Continuing claims have ticked higher but are still well below where it was in April, and that likely signals there isn’t going to be much if any, changes in the unemployment rate when that is reported on Friday.
Not Restrictive Enough
With the economy still showing signs of being resilient, the evidence would suggest that the lags of monetary policy are even longer than some thought or that the effects of monetary have already been felt, and rates aren’t restrictive enough.
Given that monetary policy works through changes in financial conditions and that financial conditions have eased dramatically over the past six months, it would seem that policy is not restrictive enough. The Bloomberg financial condition model shows that financial conditions have only started to tighten since the middle of October but had been eased starting at the beginning of June.
The Chicago Fed Financial conditions show that financial conditions eased dramatically after peaking in mid-March and then eased again in the middle of June.
All of this occurred at the same time that the pace of inflation and the economy accelerated. This tells us that if the Fed’s policy is transmitted through changes in financial conditions, policy isn’t only restrictive enough; it has become accommodative to the economy.

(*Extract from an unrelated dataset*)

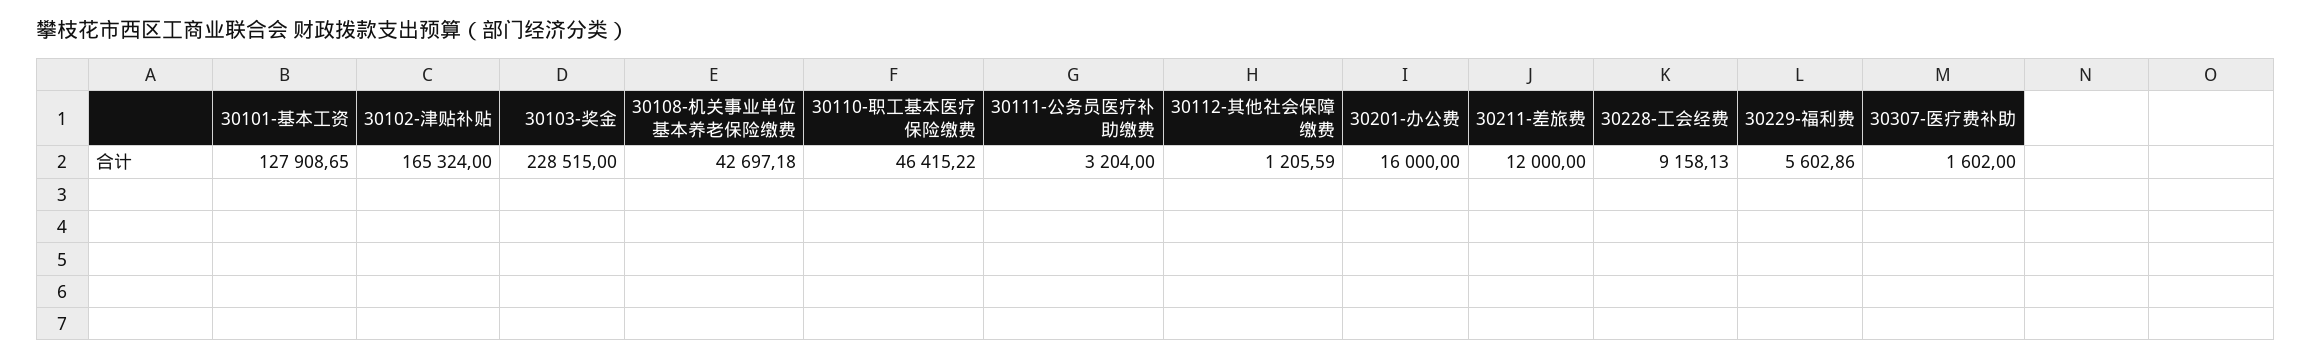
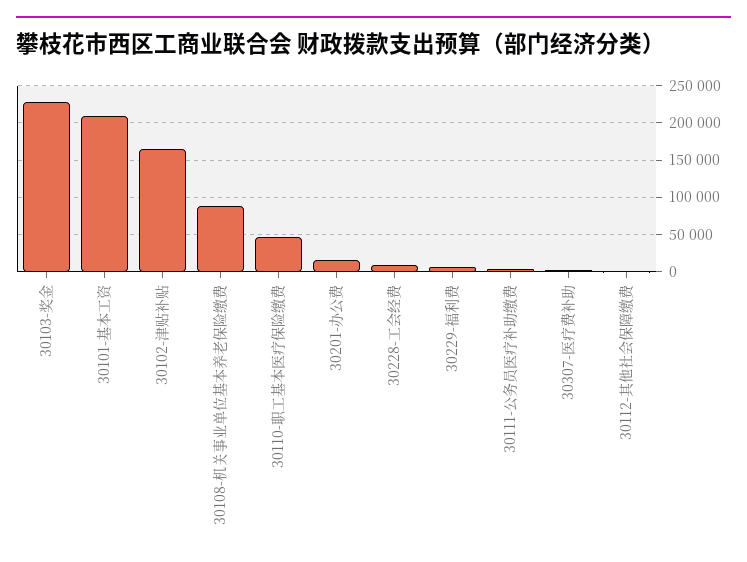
30101-基本工资: 127908.65 -> 210000
30108-机关事业单位基本养老保险缴费: 42697.18 -> 90000
30211-差旅费: 12000 -> none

At this point, the Fed has no choice but to keep iterating the message of two weeks ago. The Fed may still have to raise rates further, that policy may not be restrictive enough, and that rates may have to be held high for even longer.
The Market Can Look At Itself
Ultimately, credit spreads, stock prices, and the dollar determine whether financial conditions are tightening or easing. So when the market thinks that the Fed is done hiking following the collapse of SVB and the dollar plummets, financial conditions ease. When the stock market tries to front a Fed rate-cutting cycle 15 times over 18 months, financial conditions ease; when the market thinks that the Fed isn’t serious and rates on the long end of the curve fall, financial conditions ease.
So, seeing financial conditions ease the way they have, it isn’t surprising to see the Fed leaving the door open to more rate hikes. It isn’t surprising to see the economy and inflation reaccelerate.
The bottom line is that the market thought the Fed was done in March, which allowed credit spreads to contract, stocks to rally, and the dollar to plummet, which allowed the economy to accelerate.
Because of this reacceleration in the economy and the Fed’s guidance, the market has to catch up; bond yields have rocketed, the dollar has strengthened, credit spreads are widening, and the stock market is falling. It was only after the September FOMC meeting that the bond market got it. However, this also means it shouldn’t be surprising to see the economy slow over the next few months and bring recession risk back on the table for 2024, or worse, stagflation risk.
Perhaps this was part of the Fed’s master plan to bring the economy in for a soft landing, or it was by chance. Who knows, but for the Fed to get inflation down to 2%, then the volatility we are seeing in the stock market is going to get worse before it gets better.